DiNicola spoke to students about the harmful effects of blaming the victim for each incident and how to respond to the situation.
“Someone may just need to vent about what happened to them,” DiNicola said. “Or maybe they want to take legal action.”
In DiNicola’s opinion, when people come together instead of blaming another individual, they can help in whatever way they need, whether reporting the incident or talking to a friend.
“When we are laughing and engaging in conversation, we see each other as peers,” DiNicola said. “When we see things that are problematic, or when things are good, … we can encourage the good things and call out the problematic things.”

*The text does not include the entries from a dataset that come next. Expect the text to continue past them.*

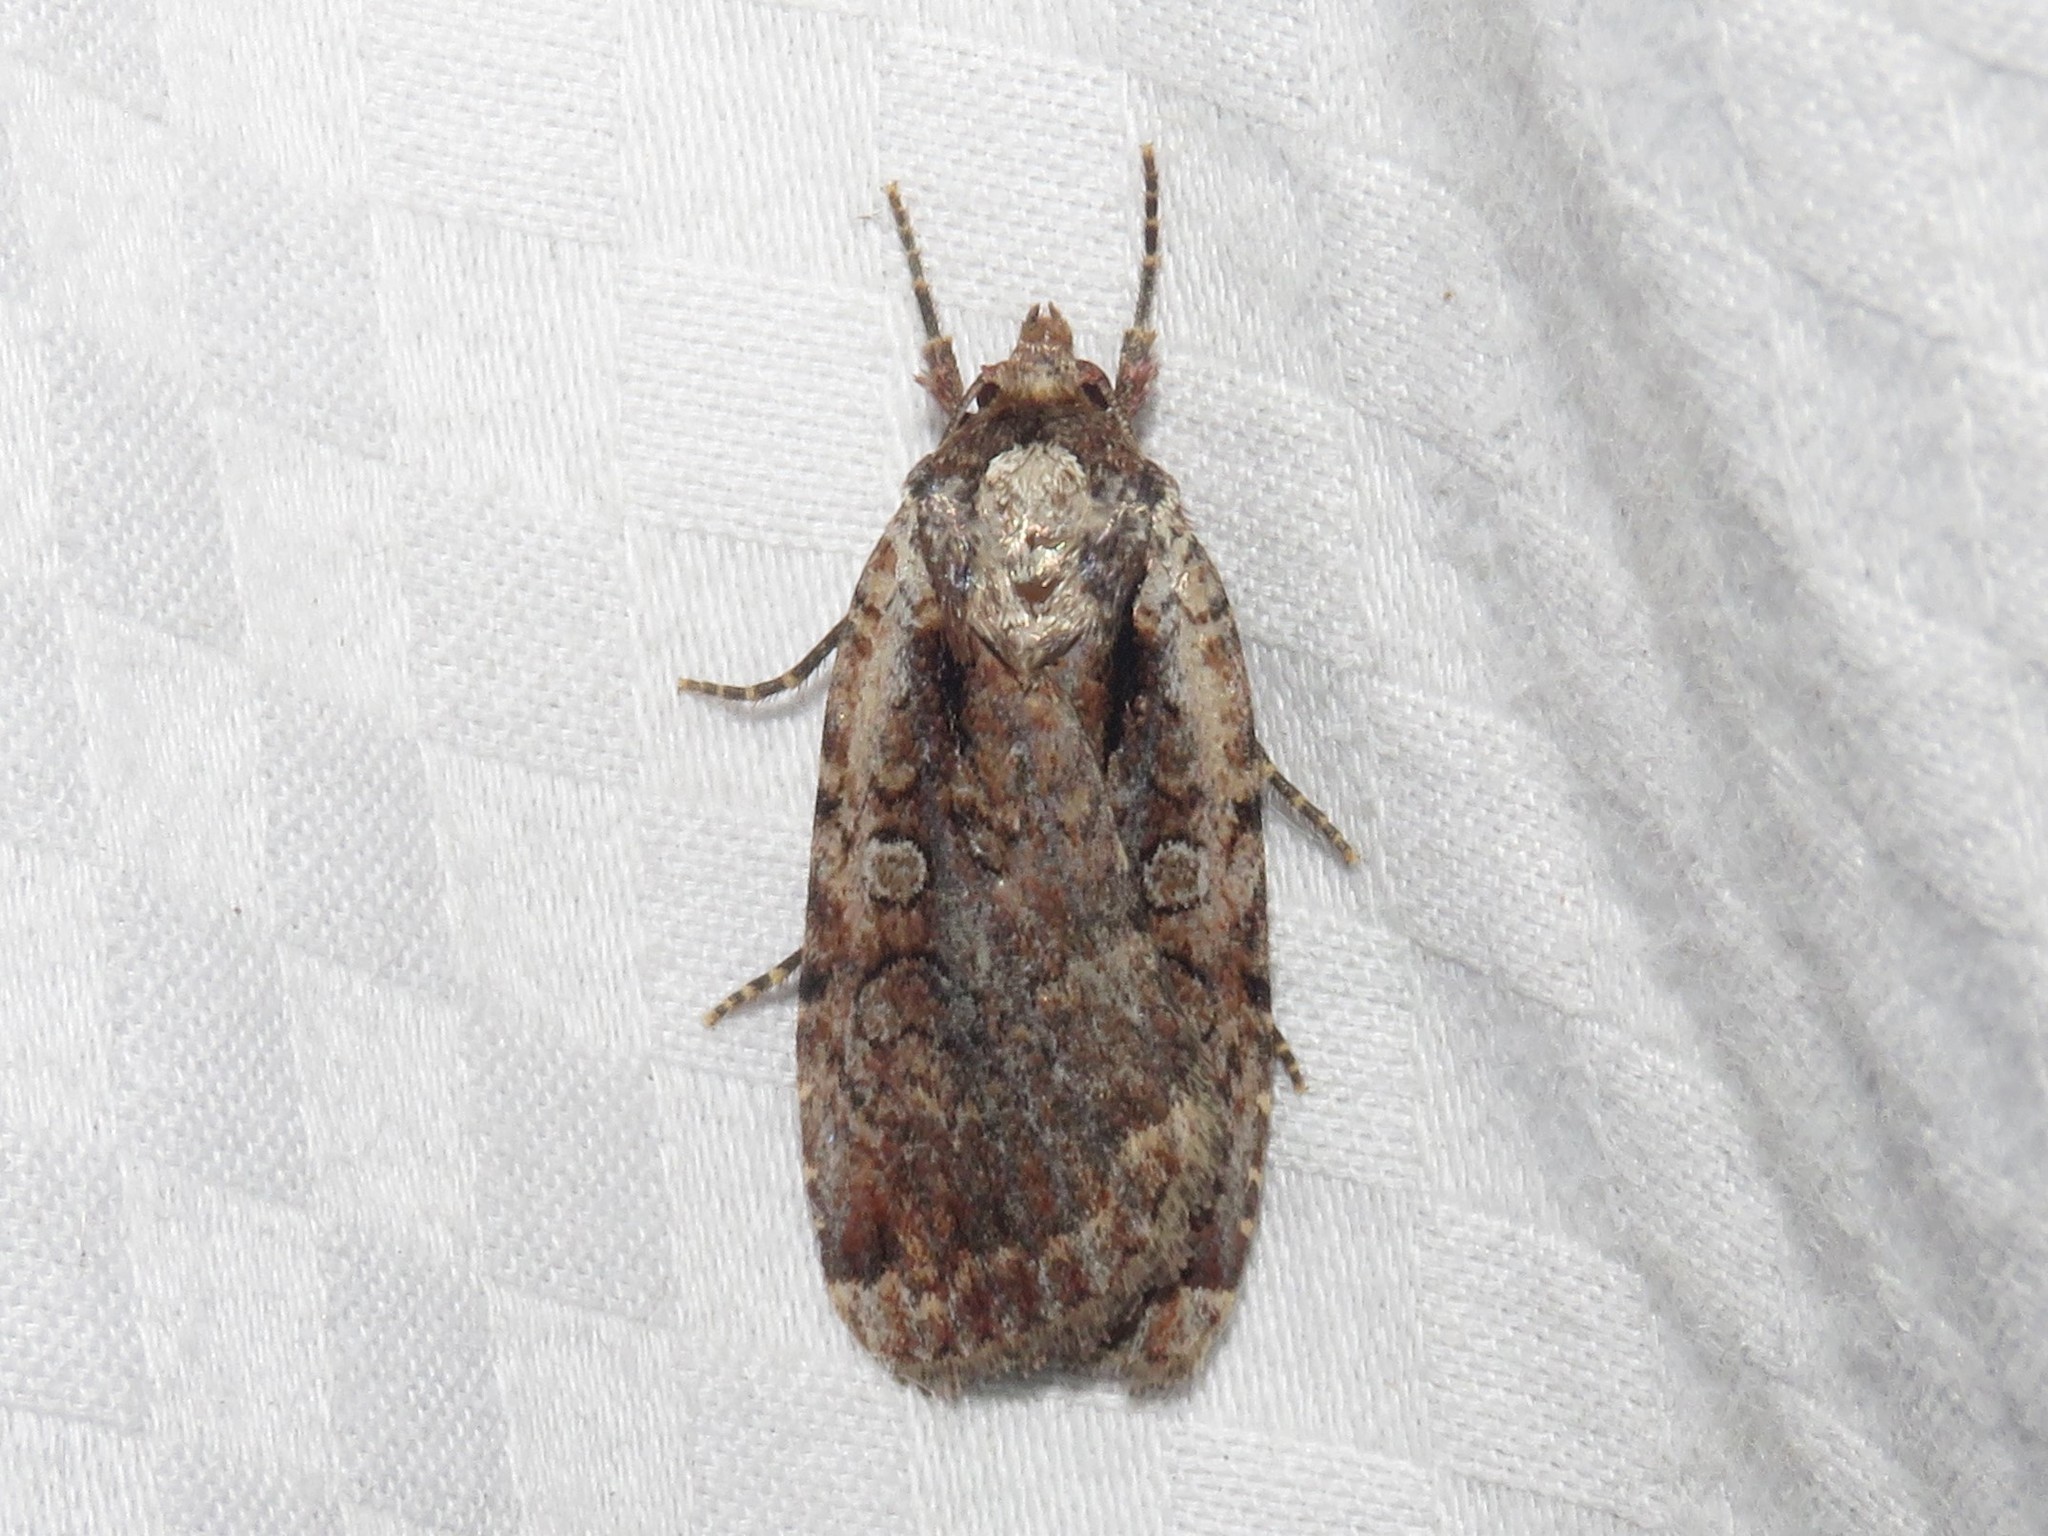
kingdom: Animalia
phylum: Arthropoda
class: Insecta
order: Lepidoptera
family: Noctuidae
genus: Eueretagrotis
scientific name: Eueretagrotis attentus
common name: Attentive dart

Students looked at real cases to learn how individuals are at risk of blaming the victim and to not make assumptions or excuses for the perpetrator.
A board with support and reporting resources showed YSU students where to go and who to call on campus if they need to report an incident or if they need someone to talk to.
Liza Askey, a sophomore political science and journalism major, attended the second presentation and said the humor helped ease the tension.
“I really thought this was beneficial because I feel like it’s often a topic that people are afraid to talk about,” she said. “This program specifically helps to spark a discussion, and it makes us maybe not so afraid to talk about it.”
In Askey’s opinion, the discussion educated students on the topic and how to prevent it from occurring on YSU’s campus.
“I liked how funny he was,” Askey said. “I feel like [DiNicola] put humor in it, and it’s such a serious topic and it made it more lighthearted and easier to discuss.”
Resources on campus for filing a report are the YSU Police Department and the Title IX office, and students who need to talk with a counselor can call Student Counseling Services.
“Put us out of a job,” DiNicola said. “We want to fight other battles, and this is one we can’t fight. We have to do the hard work of changing our communities.”